Barcelona continua acima do limite salarial, Almería de Ronaldo cresce
A LaLiga divulgou esta terça-feira a atualização dos limites de custo do plantel desportivo (LCPD), com o Barcelona a registar uma recuperação notável, embora insuficiente para cumprir todas as regras. O teto salarial do clube catalão subiu de 351 para 432 milhões de euros após o mercado de inverno, mas a equipa continua a exceder e, por isso, com restrições para contratar jogadores.
Apesar do aumento, o Barcelona permanece fora da norma 1:1, que permite gastar cada euro ganho em novas contratações. Atualmente, os clubes excedidos só podem reinvestir 50% das receitas de vendas ou poupanças salariais, percentagem que pode subir para 60% se o jogador em questão representar 5% do custo total do plantel. Ainda assim, o clube mantém a confiança de que em breve conseguirá regressar à normalidade financeira.
Já em setembro, Javier Gómez, diretor-geral corporativo da LaLiga, antecipava esta melhoria gradual. «O Barcelona está a funcionar sem o seu estádio, onde tem muitas receitas. Estamos a falar de 70 a 80 milhões por ano. Vai recuperar, a incógnita é se será dentro de 10 meses ou quando», afirmou na altura. O regresso ao Camp Nou em novembro foi um passo fundamental neste processo de recuperação.
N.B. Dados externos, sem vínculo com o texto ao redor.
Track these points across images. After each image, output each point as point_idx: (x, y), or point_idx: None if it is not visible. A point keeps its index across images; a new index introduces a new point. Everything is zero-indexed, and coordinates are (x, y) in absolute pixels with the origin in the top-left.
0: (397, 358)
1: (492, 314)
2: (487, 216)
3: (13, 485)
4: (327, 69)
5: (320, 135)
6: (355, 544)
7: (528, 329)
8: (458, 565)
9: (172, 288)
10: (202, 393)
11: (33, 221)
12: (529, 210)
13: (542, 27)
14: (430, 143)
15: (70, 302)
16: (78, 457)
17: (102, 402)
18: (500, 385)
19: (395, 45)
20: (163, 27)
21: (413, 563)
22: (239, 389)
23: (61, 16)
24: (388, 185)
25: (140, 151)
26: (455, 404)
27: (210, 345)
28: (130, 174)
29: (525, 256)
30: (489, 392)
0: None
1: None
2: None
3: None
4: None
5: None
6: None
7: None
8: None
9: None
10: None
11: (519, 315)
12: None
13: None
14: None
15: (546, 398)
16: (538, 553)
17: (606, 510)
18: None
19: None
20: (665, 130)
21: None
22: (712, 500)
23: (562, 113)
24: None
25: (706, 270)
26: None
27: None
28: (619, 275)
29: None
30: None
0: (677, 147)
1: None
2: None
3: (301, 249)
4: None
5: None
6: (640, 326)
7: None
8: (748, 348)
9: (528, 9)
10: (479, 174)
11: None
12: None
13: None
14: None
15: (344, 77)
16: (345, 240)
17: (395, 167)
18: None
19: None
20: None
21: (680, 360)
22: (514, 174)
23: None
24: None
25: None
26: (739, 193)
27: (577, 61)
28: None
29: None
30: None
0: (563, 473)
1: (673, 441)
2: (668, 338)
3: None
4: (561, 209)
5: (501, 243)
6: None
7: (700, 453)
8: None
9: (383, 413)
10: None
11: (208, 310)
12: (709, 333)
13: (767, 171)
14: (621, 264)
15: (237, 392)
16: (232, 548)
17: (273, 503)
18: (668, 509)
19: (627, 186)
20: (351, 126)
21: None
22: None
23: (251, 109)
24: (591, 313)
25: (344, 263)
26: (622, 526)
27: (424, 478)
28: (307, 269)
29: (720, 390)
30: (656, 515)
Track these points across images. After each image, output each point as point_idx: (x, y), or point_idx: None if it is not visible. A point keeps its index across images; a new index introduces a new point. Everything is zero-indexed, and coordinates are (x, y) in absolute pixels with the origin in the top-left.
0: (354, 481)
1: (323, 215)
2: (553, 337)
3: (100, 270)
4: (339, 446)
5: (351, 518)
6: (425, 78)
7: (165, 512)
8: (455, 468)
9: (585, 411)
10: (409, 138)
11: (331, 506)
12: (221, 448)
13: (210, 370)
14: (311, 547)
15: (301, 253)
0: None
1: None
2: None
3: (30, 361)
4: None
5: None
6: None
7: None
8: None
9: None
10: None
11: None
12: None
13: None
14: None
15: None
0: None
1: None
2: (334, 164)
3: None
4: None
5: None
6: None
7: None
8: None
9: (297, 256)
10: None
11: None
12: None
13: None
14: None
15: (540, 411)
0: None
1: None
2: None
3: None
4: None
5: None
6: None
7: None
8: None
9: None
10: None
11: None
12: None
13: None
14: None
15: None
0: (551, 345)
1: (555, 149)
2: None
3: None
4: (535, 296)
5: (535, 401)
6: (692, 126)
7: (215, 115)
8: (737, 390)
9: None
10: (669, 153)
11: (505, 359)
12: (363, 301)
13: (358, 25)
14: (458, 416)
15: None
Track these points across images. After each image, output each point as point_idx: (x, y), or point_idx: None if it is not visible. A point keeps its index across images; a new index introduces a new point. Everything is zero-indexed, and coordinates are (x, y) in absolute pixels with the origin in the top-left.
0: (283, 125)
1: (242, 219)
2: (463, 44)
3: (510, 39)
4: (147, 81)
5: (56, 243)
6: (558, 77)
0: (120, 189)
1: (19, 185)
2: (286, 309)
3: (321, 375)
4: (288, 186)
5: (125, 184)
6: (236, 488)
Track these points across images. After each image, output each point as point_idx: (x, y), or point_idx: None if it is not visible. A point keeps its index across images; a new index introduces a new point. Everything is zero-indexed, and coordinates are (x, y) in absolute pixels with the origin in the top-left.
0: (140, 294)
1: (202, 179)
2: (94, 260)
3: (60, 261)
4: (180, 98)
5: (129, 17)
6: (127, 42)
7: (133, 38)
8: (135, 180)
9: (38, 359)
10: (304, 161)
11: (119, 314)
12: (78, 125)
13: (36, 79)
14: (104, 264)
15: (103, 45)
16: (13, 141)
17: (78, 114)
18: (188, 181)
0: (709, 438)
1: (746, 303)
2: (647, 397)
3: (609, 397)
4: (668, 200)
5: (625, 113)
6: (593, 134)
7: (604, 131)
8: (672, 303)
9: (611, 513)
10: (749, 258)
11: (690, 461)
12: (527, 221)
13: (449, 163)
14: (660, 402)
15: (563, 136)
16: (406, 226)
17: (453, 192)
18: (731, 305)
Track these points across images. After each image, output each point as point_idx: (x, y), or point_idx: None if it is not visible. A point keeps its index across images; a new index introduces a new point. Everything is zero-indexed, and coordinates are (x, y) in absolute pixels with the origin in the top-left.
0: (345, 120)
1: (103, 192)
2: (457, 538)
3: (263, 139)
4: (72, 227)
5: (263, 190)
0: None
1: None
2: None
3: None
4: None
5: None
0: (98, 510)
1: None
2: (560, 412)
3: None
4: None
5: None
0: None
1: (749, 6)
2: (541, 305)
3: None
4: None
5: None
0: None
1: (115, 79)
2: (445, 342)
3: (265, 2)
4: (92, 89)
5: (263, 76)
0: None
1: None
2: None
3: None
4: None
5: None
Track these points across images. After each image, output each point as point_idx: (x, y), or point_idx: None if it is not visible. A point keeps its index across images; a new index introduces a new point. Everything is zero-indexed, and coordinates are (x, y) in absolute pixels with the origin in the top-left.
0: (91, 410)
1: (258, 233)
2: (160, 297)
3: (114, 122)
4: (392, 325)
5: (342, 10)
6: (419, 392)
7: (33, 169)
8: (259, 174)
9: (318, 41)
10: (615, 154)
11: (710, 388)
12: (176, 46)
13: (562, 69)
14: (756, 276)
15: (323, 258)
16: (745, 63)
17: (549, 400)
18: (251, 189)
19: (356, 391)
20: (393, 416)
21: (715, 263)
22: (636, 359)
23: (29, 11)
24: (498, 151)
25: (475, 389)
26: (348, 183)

No topo da tabela, o Real Madrid continua a ser o clube com maior capacidade de investimento, mantendo o seu limite salarial nos 761 milhões de euros, o mesmo valor de setembro. O Atlético Madrid ocupa a terceira posição, com um teto de 336 milhões, um aumento de 10 milhões em relação ao último relatório.
Seguem-se na lista o Villarreal, que mantém os 173 milhões apesar da eliminação precoce na Champions, e o Athletic, que viu o seu limite subir de 126 para 132 milhões. A Real Sociedad permanece com 128 milhões, enquanto o Betis registou uma ligeira descida, de 125 para 122 milhões.
Na segunda divisão espanhola, o Leganés lidera com um teto salarial de 19 milhões de euros. O destaque vai para a subida expressiva do Almería, que passou de um limite de apenas três milhões para 10 milhões de euros e que conta agora com Cristiano Ronaldo como investidor. No extremo oposto, Granada, Ceuta e Andorra são os clubes com menor margem de manobra financeira.
O limite de custo do plantel desportivo é o montante máximo que cada clube pode gastar com os salários de jogadores e equipa técnica, segurança social, prémios, comissões de agentes e amortizações. Este valor é calculado subtraindo as despesas não desportivas e as dívidas às receitas previstas pelo clube.